S’attaquer au droit du travail permet au gouvernement d’afficher un volontarisme de façade face à une courbe du chômage qui ne fléchit pas, un volontarisme qui de surcroît n’engage pas de nouvelles dépenses publiques. Les remises en cause des droits des travailleurs se sont succédé. Il y a quelques mois, c’était la cause réelle et sérieuse du licenciement dans le cadre du contrat à durée indéterminée. Aujourd’hui, , c’est au tour du droit du travail dans son ensemble, auquel il faudrait préférer l’accord d’entreprise, jugé plus flexible. Demain, le Medef accusera peut-être à nouveau la protection sociale de décourager le retour à l’emploi, et réclamera alors de nouvelles coupes dans les allocations de chômage.

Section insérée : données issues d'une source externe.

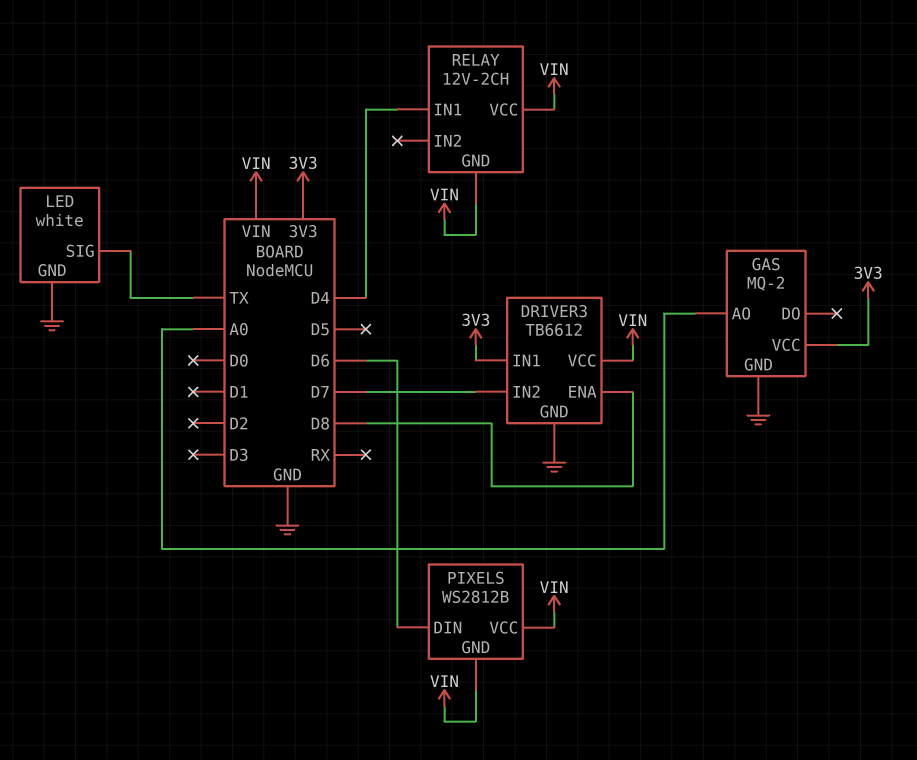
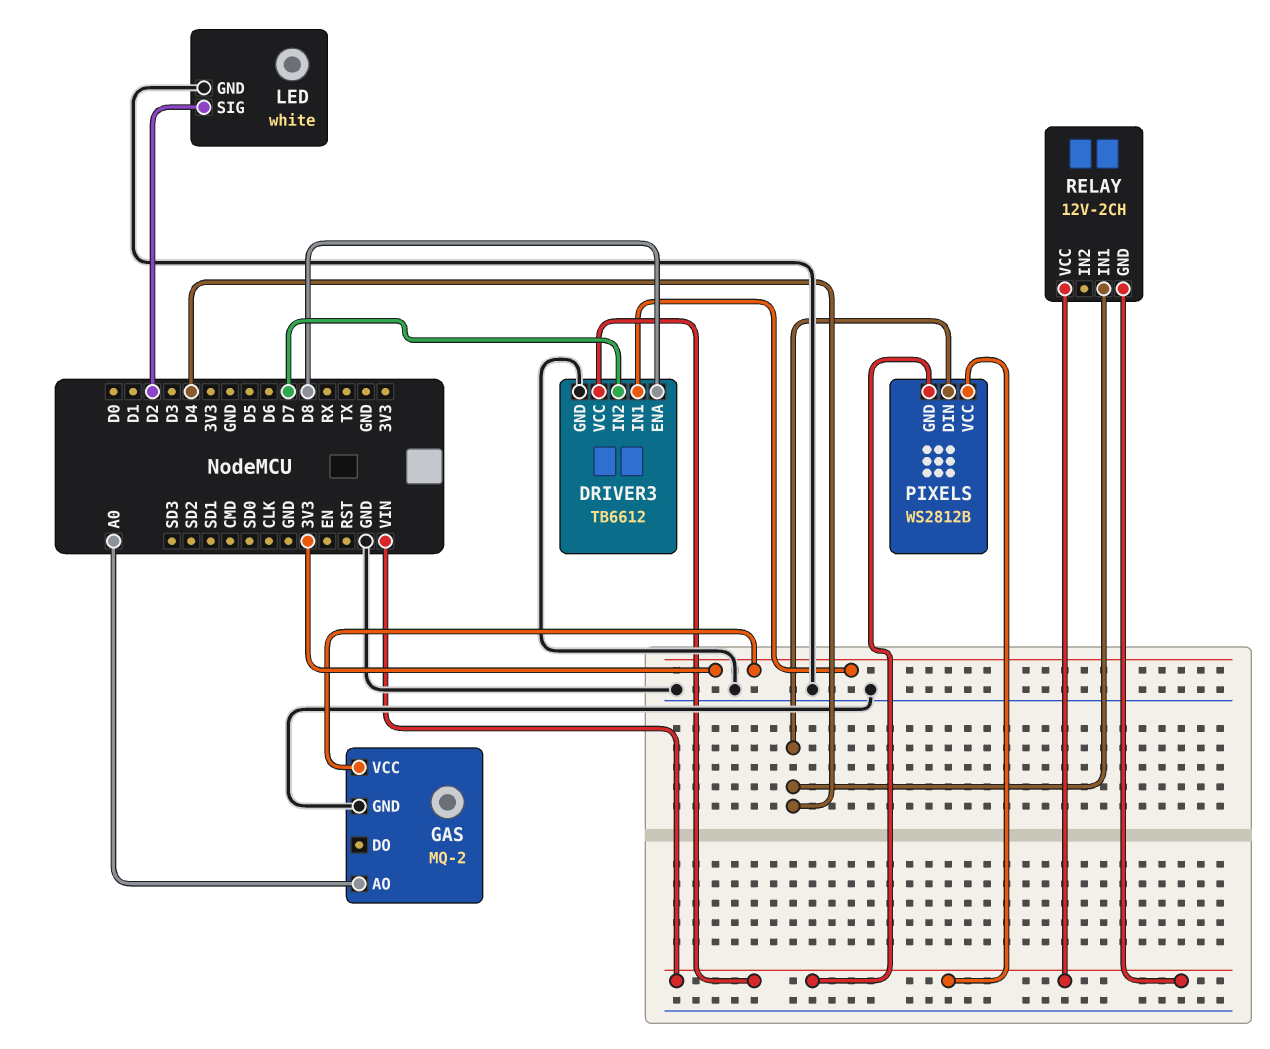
LED pin SIG: TX -> D2
PIXELS pin DIN: D6 -> D4

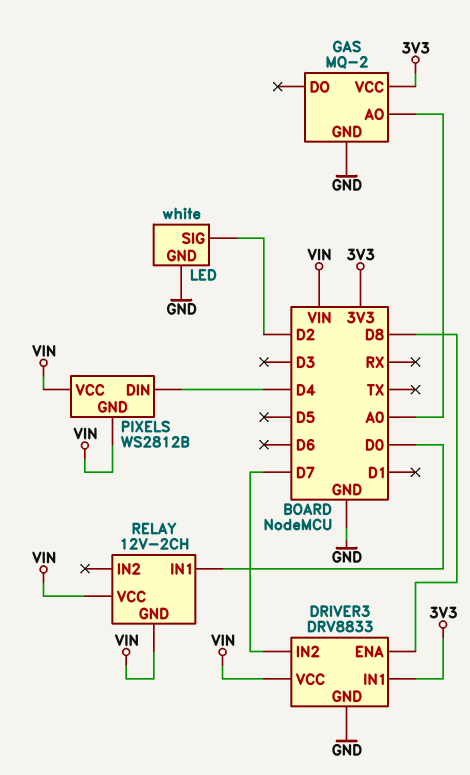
DRIVER3: TB6612 -> DRV8833
RELAY pin IN1: D4 -> D0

S’attaquer aux causes réelles du chômage supposerait au contraire d’en finir avec les politiques d’austérité qui compriment le pouvoir d’achat des consommateurs et vident les carnets de commande des entreprises. Cela permettrait de conduire des politiques à même de relever les défis sociaux et écologiques auxquels nos sociétés sont confrontées, tout en créant des emplois de qualité. Parmi ces politiques figurent le développement des services publics en matière d’éducation (de la petite enfance, à l’enseignement supérieur), de prise en charge de la dépendance, de développement des transports publics, de construction de logements sociaux et de réhabilitation écologique. Ces politiques, qui permettraient de réduire les inégalités, ont été délaissées par le gouvernement, voire caricaturées au nom d’un principe de réalité. Pourtant, ce même principe devrait nous conduire à tirer les leçons du passé. N’oublions pas que l’une des plus belles réussites contre le chômage a été la réduction du temps de travail.